The Court notes that when an “un-Mirandized” first statement gives rise to a second “Mirandized” statement as part of a “single continuous chain of events,” such second statement must also be suppressed as there is inadequate assurance that the advisement of such Miranda rights—even though administered prior to the second statement—can be effective in protecting a defendant's rights. People v. Chapple, 38 N.Y.2d 112, 114 (1975); People v. Paulman, 5 NY3d at 130–31.
The Court has considered the factors set forth by the Court of Appeals in Chapple in concluding that there was not a “single continuous chain of events” between the first and second interviews at issue in this case. Chapple, 38 N.Y.2d at 114. Indeed, here, the Court finds that the second “Mirandized” statement was sufficiently attenuated from the “un-Mirandized” police interview by time, location and person, that it was not part of a single, continuous chain of events.
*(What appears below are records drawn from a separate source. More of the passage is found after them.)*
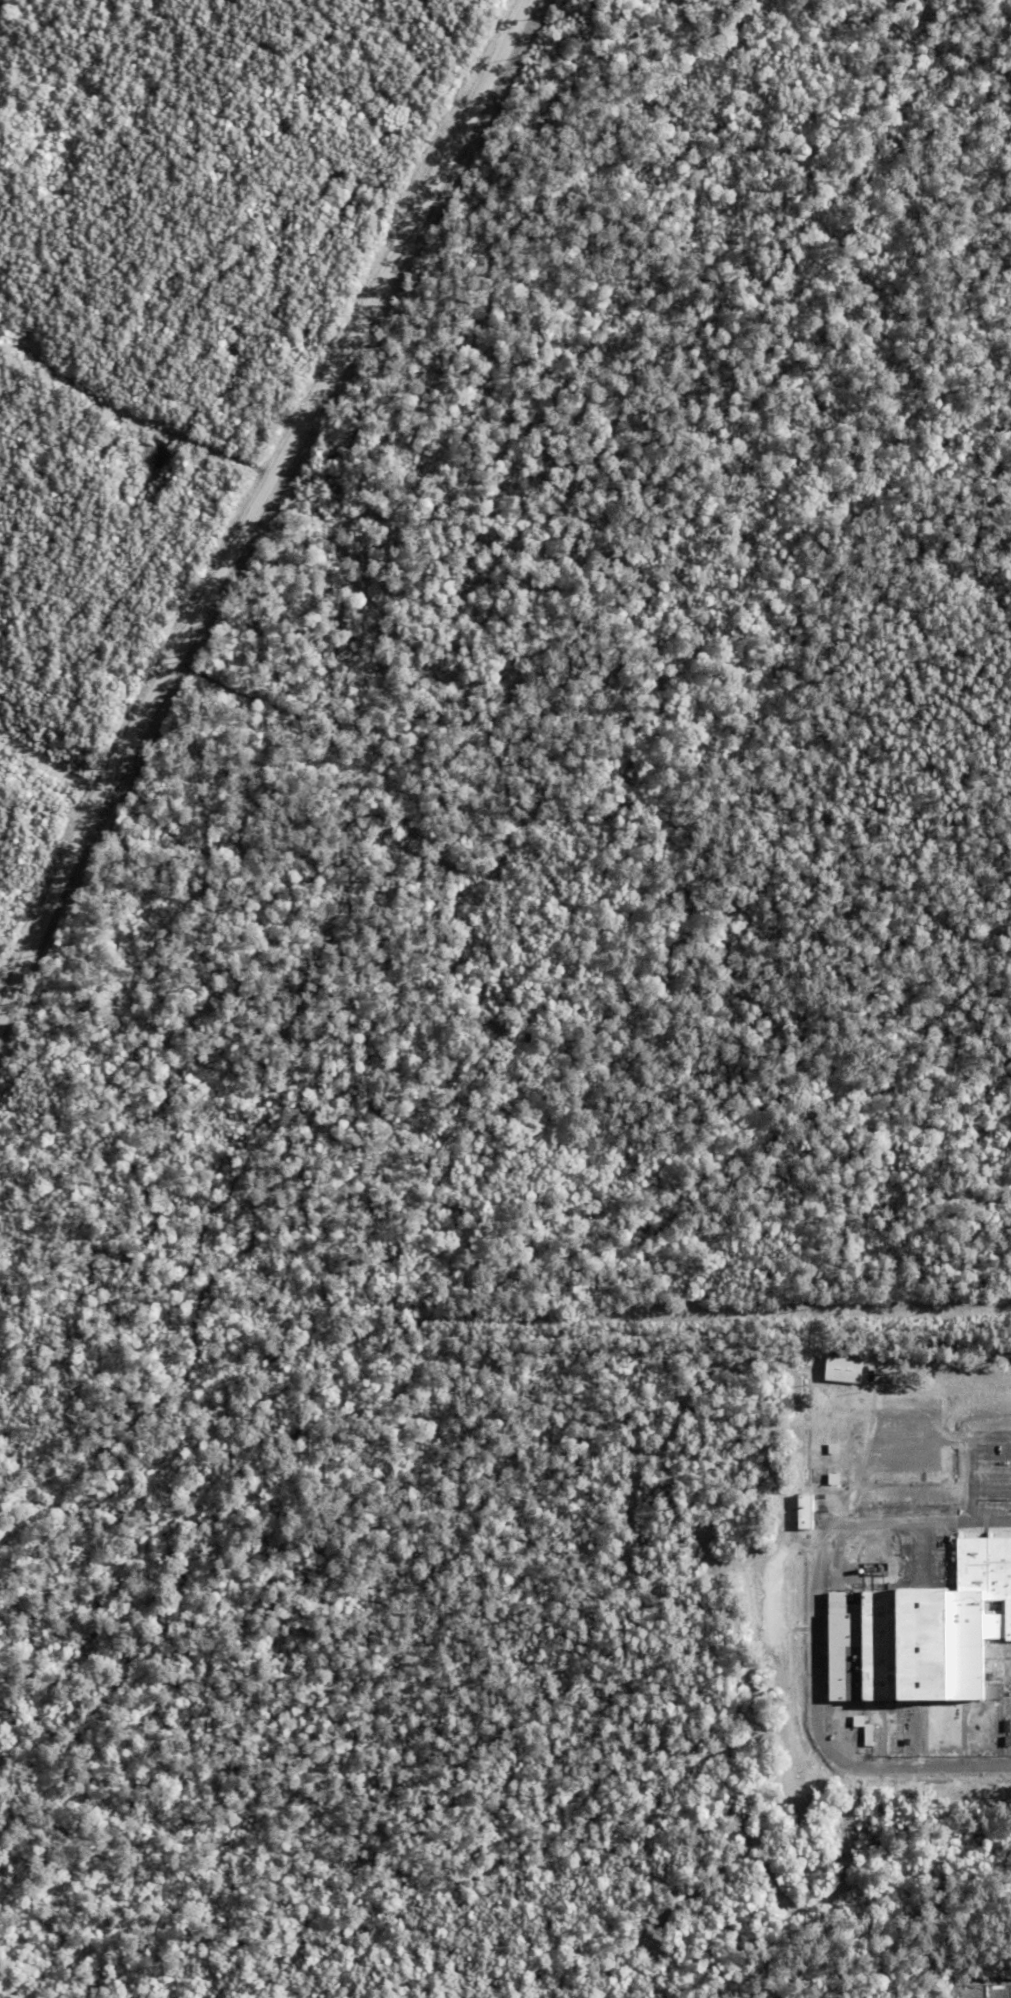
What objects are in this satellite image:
road: (257, 505)
building: (840, 1369)
building: (834, 1450)
building: (834, 1480)
building: (806, 1515)
building: (986, 1579)
road: (815, 1641)
building: (901, 1647)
Specifically, the Court has considered the 24 hour lapse of time between the “un-Mirandized” statement and Defendant's videotaped statement, and notes that although Detective Johnson was present for both interviews, Detective Johnson played no role in eliciting information from Defendant during the videotaped statement; the videotaped statement was conducted by Assistant District Attorney Militano.
Moreover, although the People have not established their burden to show that the first statement was non-custodial, Defendant had not been handcuffed during the first statement and Detective Johnson did not have her gun during that interview.
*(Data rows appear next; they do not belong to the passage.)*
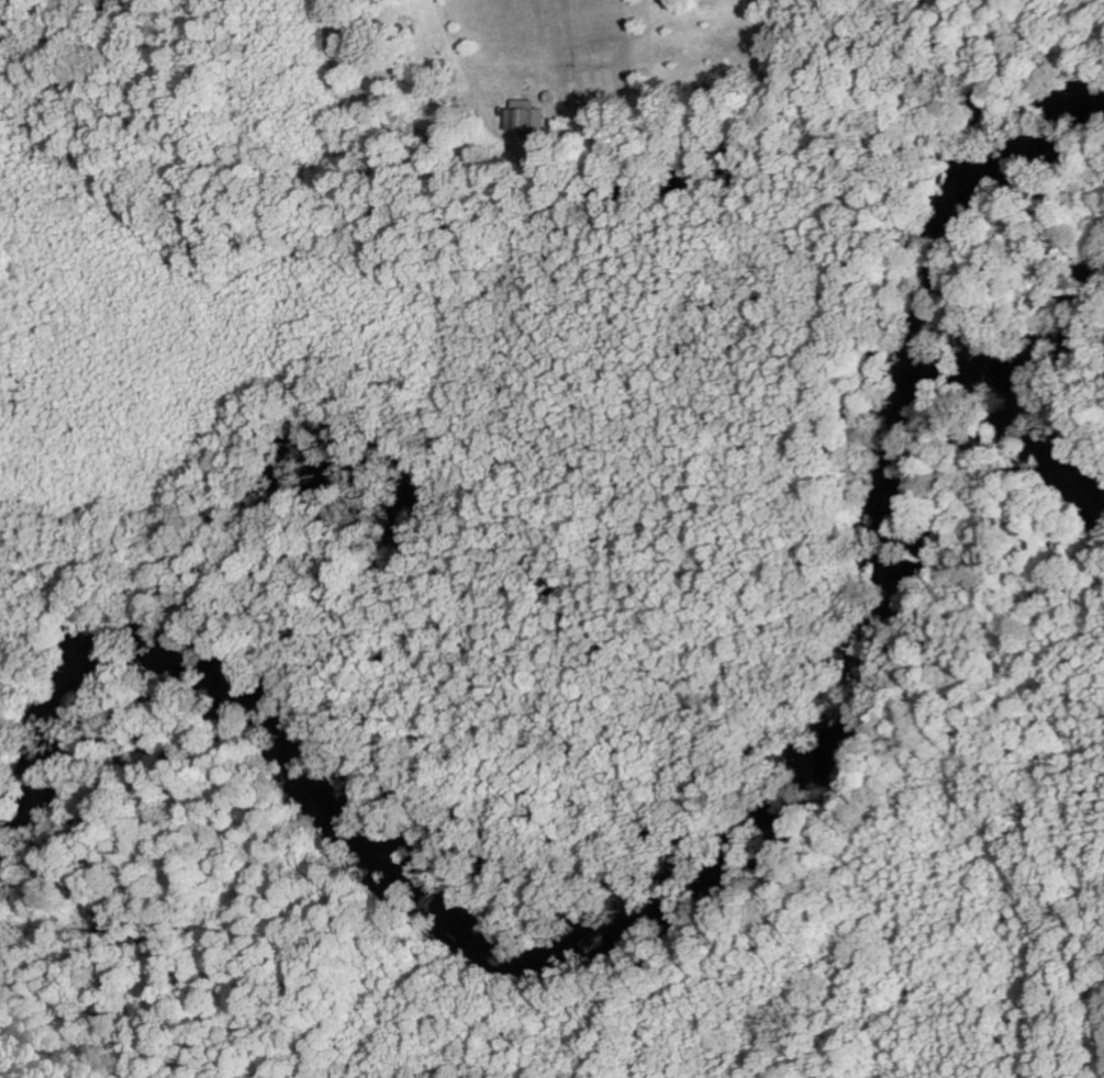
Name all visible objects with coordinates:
building: (531, 116)
river: (1049, 389)
river: (680, 912)

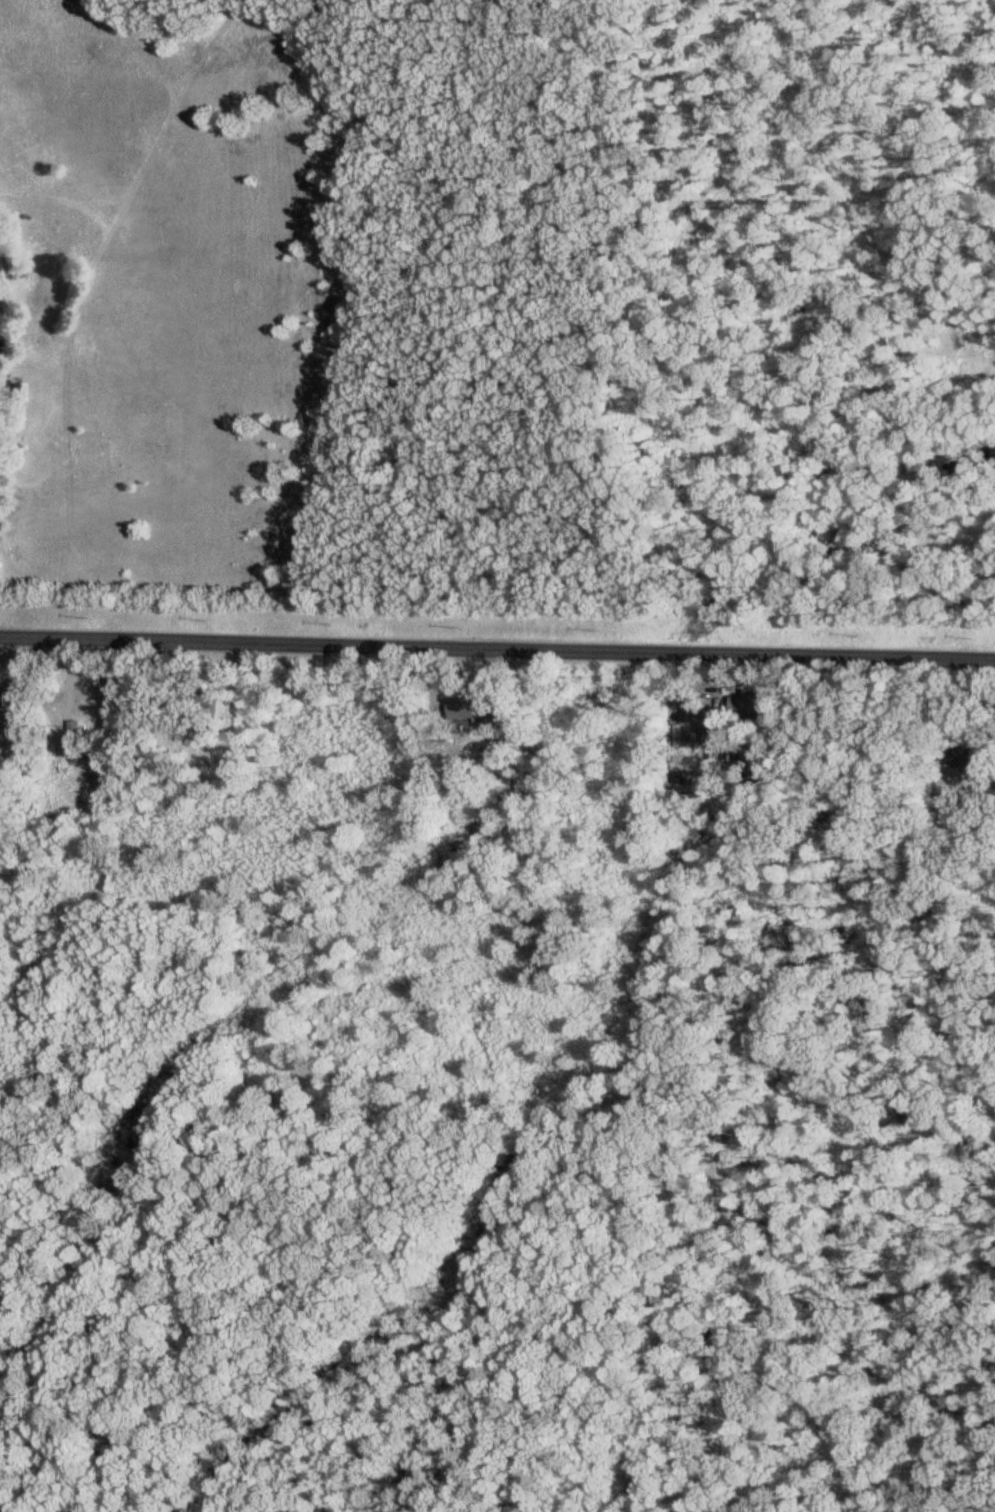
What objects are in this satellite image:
road: (497, 644)
building: (4, 698)
building: (755, 699)
building: (223, 711)
building: (79, 727)
building: (966, 756)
The Court also notes that, during the videotaped statement, Defendant's statements and body language both evidence that he is willingly and voluntarily speaking with Assistant District Attorney Militano. Chapple, 38 N.Y.2d at 114;Paulman, 5 NY3d at 130–31. On the videotape, Defendant does not appear coerced or threatened; indeed, Defendant appeared quite willing to speak to Assistant District Attorney Militano after he was orally advised of his Miranda rights. Defendant acknowledged that he understood such rights and knowingly and voluntarily waived those rights on videotape.
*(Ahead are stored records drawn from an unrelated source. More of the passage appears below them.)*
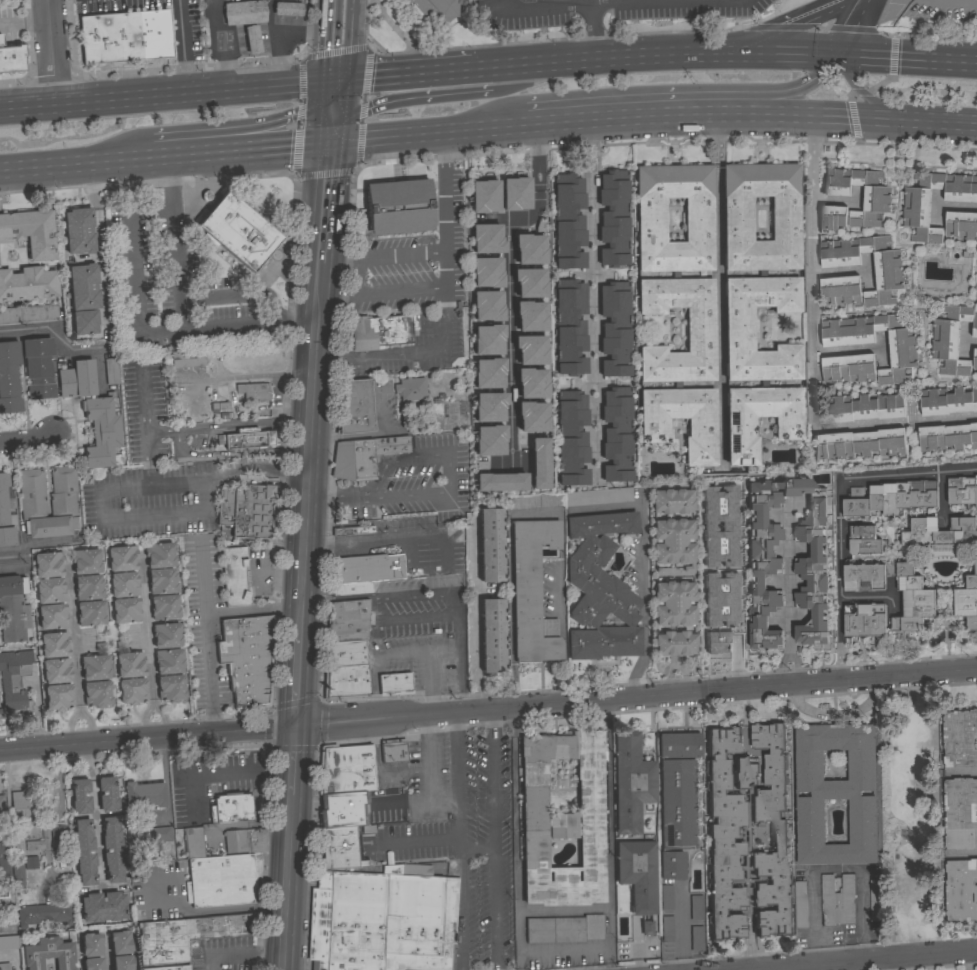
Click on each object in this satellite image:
building: (1, 0)
road: (712, 0)
road: (676, 1)
road: (607, 2)
road: (642, 2)
road: (503, 3)
road: (575, 3)
road: (947, 3)
road: (538, 4)
road: (617, 4)
building: (287, 8)
building: (435, 10)
parking lot: (607, 11)
building: (242, 12)
road: (390, 26)
road: (770, 26)
road: (850, 26)
road: (594, 31)
building: (126, 37)
building: (252, 39)
gas station: (252, 39)
building: (0, 40)
road: (278, 40)
road: (322, 41)
road: (347, 41)
road: (536, 41)
road: (220, 47)
road: (184, 49)
road: (773, 52)
traffic signals: (843, 53)
road: (651, 54)
road: (52, 56)
road: (910, 57)
building: (11, 58)
road: (535, 62)
road: (407, 75)
traffic signals: (345, 82)
road: (332, 83)
traffic signals: (320, 84)
road: (334, 91)
road: (321, 92)
road: (462, 95)
road: (665, 98)
road: (870, 99)
road: (160, 101)
road: (337, 111)
road: (699, 115)
traffic signals: (857, 119)
road: (326, 120)
road: (949, 123)
road: (210, 132)
road: (403, 133)
traffic signals: (329, 141)
road: (266, 148)
road: (442, 161)
road: (102, 168)
road: (327, 170)
building: (515, 193)
building: (484, 196)
building: (876, 204)
building: (398, 206)
building: (698, 210)
building: (916, 214)
building: (613, 218)
building: (738, 219)
building: (832, 219)
building: (568, 222)
building: (961, 224)
building: (78, 230)
road: (323, 231)
building: (31, 232)
building: (237, 232)
building: (486, 238)
road: (443, 240)
building: (529, 249)
road: (401, 256)
road: (339, 261)
road: (321, 263)
road: (179, 270)
building: (486, 272)
road: (358, 277)
road: (320, 278)
road: (509, 279)
building: (888, 279)
building: (529, 282)
building: (27, 284)
building: (82, 287)
road: (718, 287)
building: (840, 290)
road: (400, 291)
road: (592, 291)
road: (338, 293)
road: (235, 295)
road: (318, 300)
building: (487, 305)
building: (28, 313)
building: (530, 315)
road: (137, 316)
road: (445, 316)
building: (84, 322)
building: (570, 327)
building: (739, 328)
building: (615, 329)
building: (700, 330)
building: (380, 331)
road: (57, 336)
building: (952, 338)
building: (487, 339)
building: (530, 349)
road: (813, 355)
building: (187, 358)
road: (381, 358)
building: (903, 358)
building: (975, 359)
building: (38, 368)
building: (848, 368)
building: (111, 371)
building: (488, 372)
road: (249, 376)
building: (9, 378)
building: (531, 382)
building: (410, 390)
building: (254, 392)
road: (281, 400)
building: (947, 401)
building: (219, 406)
building: (489, 406)
building: (353, 407)
building: (434, 408)
building: (863, 408)
building: (92, 414)
building: (532, 416)
road: (228, 424)
road: (144, 425)
building: (740, 426)
building: (654, 427)
building: (617, 434)
building: (947, 437)
road: (29, 438)
building: (572, 438)
building: (246, 439)
building: (490, 439)
building: (860, 444)
road: (230, 451)
building: (363, 456)
building: (538, 464)
road: (308, 470)
building: (499, 482)
road: (120, 488)
building: (962, 491)
road: (441, 495)
building: (598, 497)
building: (890, 498)
building: (535, 501)
building: (672, 501)
building: (32, 503)
building: (710, 509)
building: (246, 511)
road: (837, 511)
building: (6, 512)
building: (354, 515)
building: (351, 530)
building: (941, 533)
road: (425, 536)
building: (864, 541)
building: (674, 542)
building: (490, 545)
building: (162, 555)
road: (14, 557)
building: (124, 558)
building: (88, 561)
building: (765, 561)
building: (50, 564)
road: (644, 564)
building: (711, 564)
building: (365, 568)
road: (279, 574)
building: (234, 576)
building: (864, 577)
building: (165, 582)
building: (126, 585)
building: (90, 587)
building: (349, 588)
building: (600, 588)
building: (52, 590)
building: (532, 592)
road: (787, 593)
road: (377, 596)
road: (735, 596)
building: (912, 600)
building: (967, 601)
building: (673, 603)
building: (167, 608)
building: (13, 609)
road: (251, 609)
building: (128, 612)
building: (93, 615)
road: (473, 615)
building: (54, 617)
building: (347, 620)
building: (864, 620)
building: (714, 625)
road: (146, 631)
building: (169, 636)
building: (492, 636)
road: (73, 637)
road: (205, 640)
building: (674, 643)
building: (56, 645)
road: (458, 654)
road: (374, 657)
building: (247, 658)
building: (172, 662)
building: (132, 665)
building: (97, 669)
building: (344, 670)
building: (58, 671)
building: (14, 680)
road: (298, 680)
road: (434, 681)
building: (395, 684)
building: (174, 689)
building: (135, 692)
building: (100, 695)
building: (60, 698)
road: (152, 710)
road: (488, 710)
building: (1, 711)
road: (34, 711)
road: (68, 726)
road: (89, 726)
traffic signals: (296, 727)
building: (960, 739)
building: (679, 745)
building: (393, 751)
road: (293, 759)
road: (87, 761)
building: (345, 769)
building: (745, 772)
road: (962, 772)
road: (223, 773)
road: (457, 775)
road: (185, 776)
road: (490, 780)
road: (427, 782)
building: (631, 782)
building: (106, 793)
building: (836, 793)
building: (144, 794)
building: (80, 796)
road: (193, 797)
road: (443, 801)
building: (2, 804)
building: (24, 805)
building: (231, 807)
building: (343, 810)
road: (57, 812)
building: (960, 813)
building: (675, 815)
park: (911, 817)
building: (562, 819)
road: (896, 819)
road: (608, 822)
building: (367, 829)
building: (57, 833)
road: (96, 833)
building: (158, 834)
building: (723, 837)
building: (778, 837)
road: (440, 839)
road: (513, 839)
building: (244, 840)
building: (192, 843)
building: (16, 845)
building: (34, 845)
building: (339, 848)
building: (111, 849)
building: (84, 851)
road: (961, 855)
building: (746, 856)
building: (32, 862)
building: (4, 863)
road: (835, 868)
building: (18, 871)
building: (637, 874)
building: (223, 880)
road: (287, 881)
building: (961, 890)
building: (666, 897)
building: (837, 900)
building: (876, 900)
building: (799, 904)
building: (102, 906)
building: (696, 907)
road: (186, 909)
road: (461, 909)
road: (492, 911)
building: (44, 914)
building: (381, 920)
building: (647, 928)
building: (667, 928)
building: (564, 929)
road: (680, 931)
building: (187, 935)
building: (697, 938)
building: (8, 942)
building: (120, 942)
building: (91, 945)
road: (563, 947)
road: (241, 953)
road: (14, 954)
building: (47, 954)
road: (609, 957)
road: (862, 960)
building: (122, 962)
building: (92, 964)
road: (892, 964)
road: (859, 965)
building: (4, 966)
building: (170, 968)
road: (785, 968)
Here, as the two statements occurred more than 24 hours apart, they took place at different locations—the first at the 43rd Precinct, the second at the office of the District Attorney, and they were conducted by different law enforcement personnel, the first was conducted by Detective Johnson, the second by Assistant District Attorney Militano, they did not constitute a single continuous chain of events that would warrant suppression of the second statement.
Accordingly, Defendant's motion to suppress his video statement is denied. Miranda v. Arizona, 384 U.S. 436 (1966).
This constitutes the Decision and Order of this Court. The matter is scheduled for trial, starting with jury selection, on July 9, 2012.